My partner is writing an MA thesis about queer abstraction and archaeologies that will accompany his sculptures. I picked up one of his little theory books called Queering the Museum and the first quote I read was: ‘…the role of the critic is not to debunk, but to assemble, not to lift the rugs from under the feet of the naïve believers but, rather, to offer participant arenas in which to gather.’ Good criticism isn’t authoritative, it acknowledges that it too is an attendee in the arena, is open to discussion. I do think there are concessions though, like when a hugely popular book whose reception has gone awry is being critiqued. Catriona Menzies-Pike does a hilarious and solid job of this when she recently critiqued Trent Dalton’s books on the Sydney Review of Books.
I’ve decided I’m only reading queer writers for the rest of the year. Which brings me to Eda Gunaydin’s Root and Branch.

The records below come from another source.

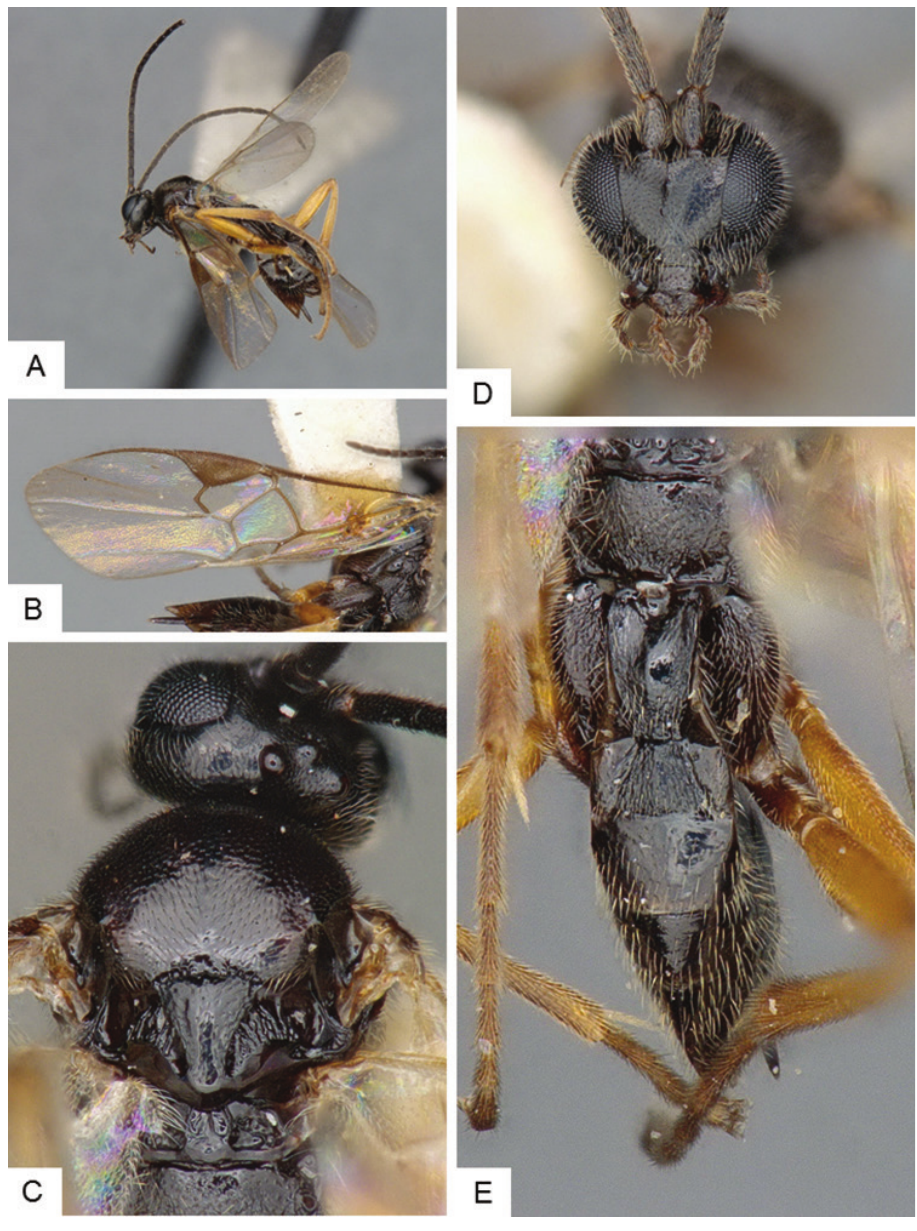
Figure 12. Glyptapanteles compressiventris . A Habitus, lateral B Fore wing C Head and mesosoma (par- tially), dorsal D Head, frontal E Metasoma,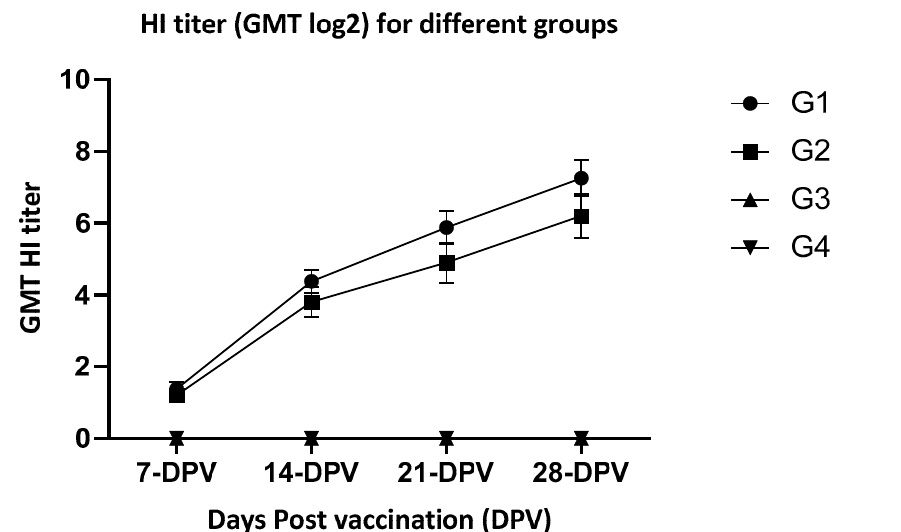
Figure 1. HI titer (GMT log2) for different groups at week 1-, 2-, 3-, 4- post-vaccination. G-1—vaccinated birds under laboratory conditions; G-2—Vaccinated birds under farm conditions; G-3—non-vaccinated birds under laboratory conditions (controls); G-4—non-vaccinated birds under laboratory conditions (controls); and non-detectable level, DPV—days post-vaccination.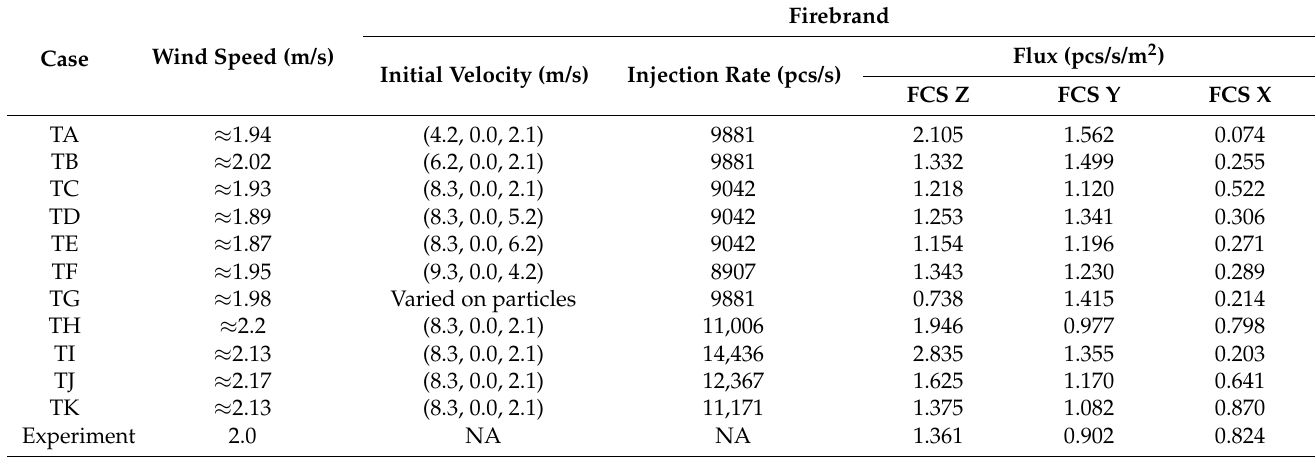
Table 8. Firebrand flux at Z, Y, X firebrand collection centers in a few trials of the inverse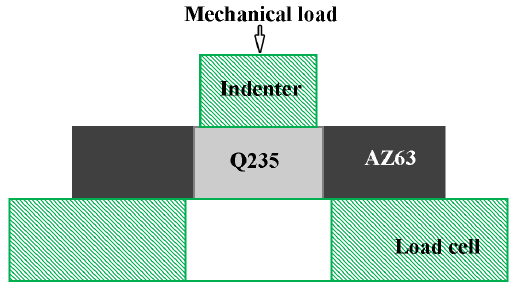
Figure 2. Schematic diagram of the push-out test. The microhardnesses of the interface for the AZ63 and Q235 were measured by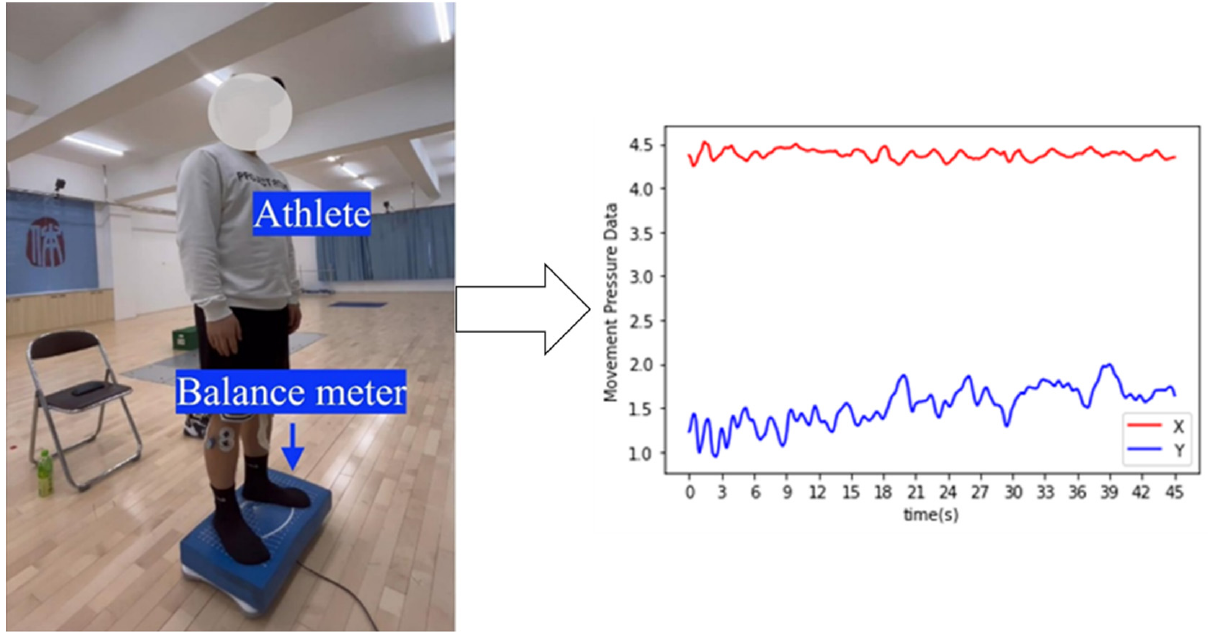
Figure 1. The scenarios of the athlete movement pressure data collection experiments. The levels of balance control ability are divided into four classes. Specifically, they people from different groups, including top freestyle skiing athletes, professional skill athletes, normally trained students from non-skill sports, and common people. The four classes are denoted as A, B, C, and D, respectively. The balance control ability levels decrease from A to D. For instance, the A group has the best ability, and the B group has the second best ability. We select three athletes from each level, who are represented by #1, #2, and #3 respectively. The athletes are required to keep their upper bodies stationary to and use two feet while standing with their eyes closed, then to reduce their body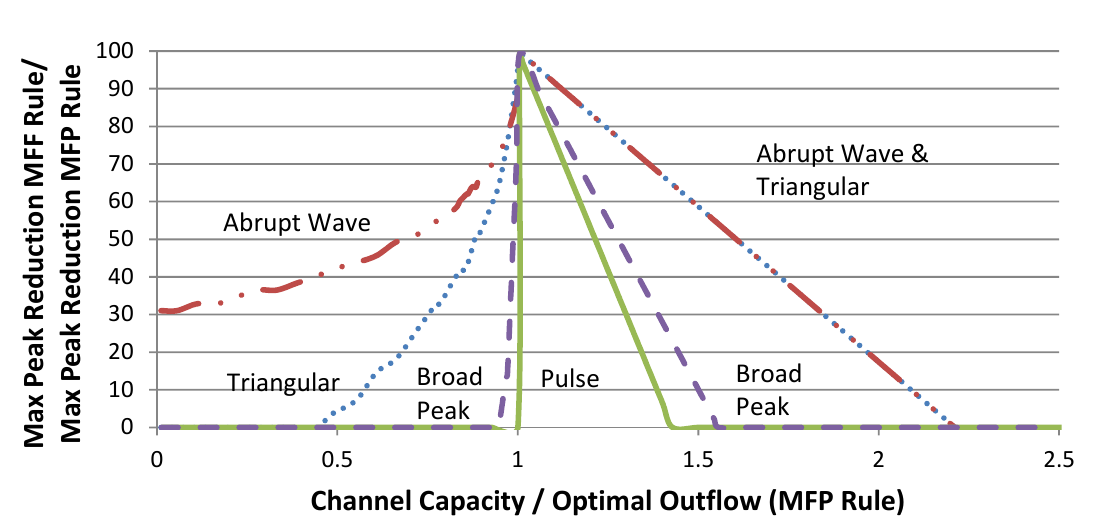
Figure 7. Efficiency of the MFF rule in reducing peak flow normalized by the peak flow reduction of the MFP rule, for varying channel capacities normalized by the ideal peak outflow of the MFP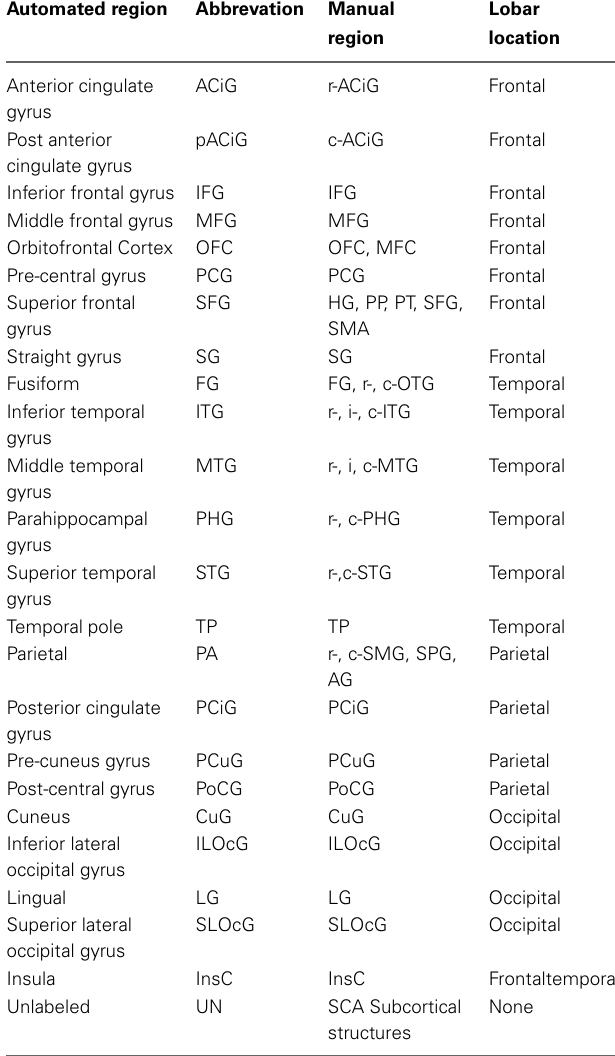
Table 4 | Cortical regions used in the automated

The book is sage, personal, funny. It asks very important questions about how to be. I was at the book’s Sydney launch and, towards the end of the event, and after a hearty discussion, Eda was accosted by a weirdo who was asking ridiculous questions because he was ‘worried’ that she was making dangerous political associations in her work. The Better Read staff were great at shutting him down and ushering him away. The encounter reminded me again that queer people are misunderstood and that we are still burdened by having to educate when we are just trying to enjoy our book launches.
When I was procrastinating from marking my undergrads’ creative-writing assessments the other day, I decided to clear out the bookshelf and found a gay manga book with an incestuous plot by Gengoroh Tagame. We must have inherited it from a conglomerate book collection in one of our many share houses. I’m glad we did because it’s fascinating and I’m shocked that it has taken me thirty-five years to read manga. After I read the whole thing on my sore knees in front of the bookshelf, I stood up and added it to the TBR pile.
George Haddad is an award-winning writer and artist practising on Gadigal land. His novel Losing Face was published by UQP in May 2022. His novella, Populate and Perish, was the winner of the 2016 Viva La Novella competition and his short story ‘Kátharsis’ was awarded the 2018 Neilma Sidney Prize. Haddad is currently a doctoral candidate and sessional tutor at the Writing and Society Research Centre, Western Sydney University.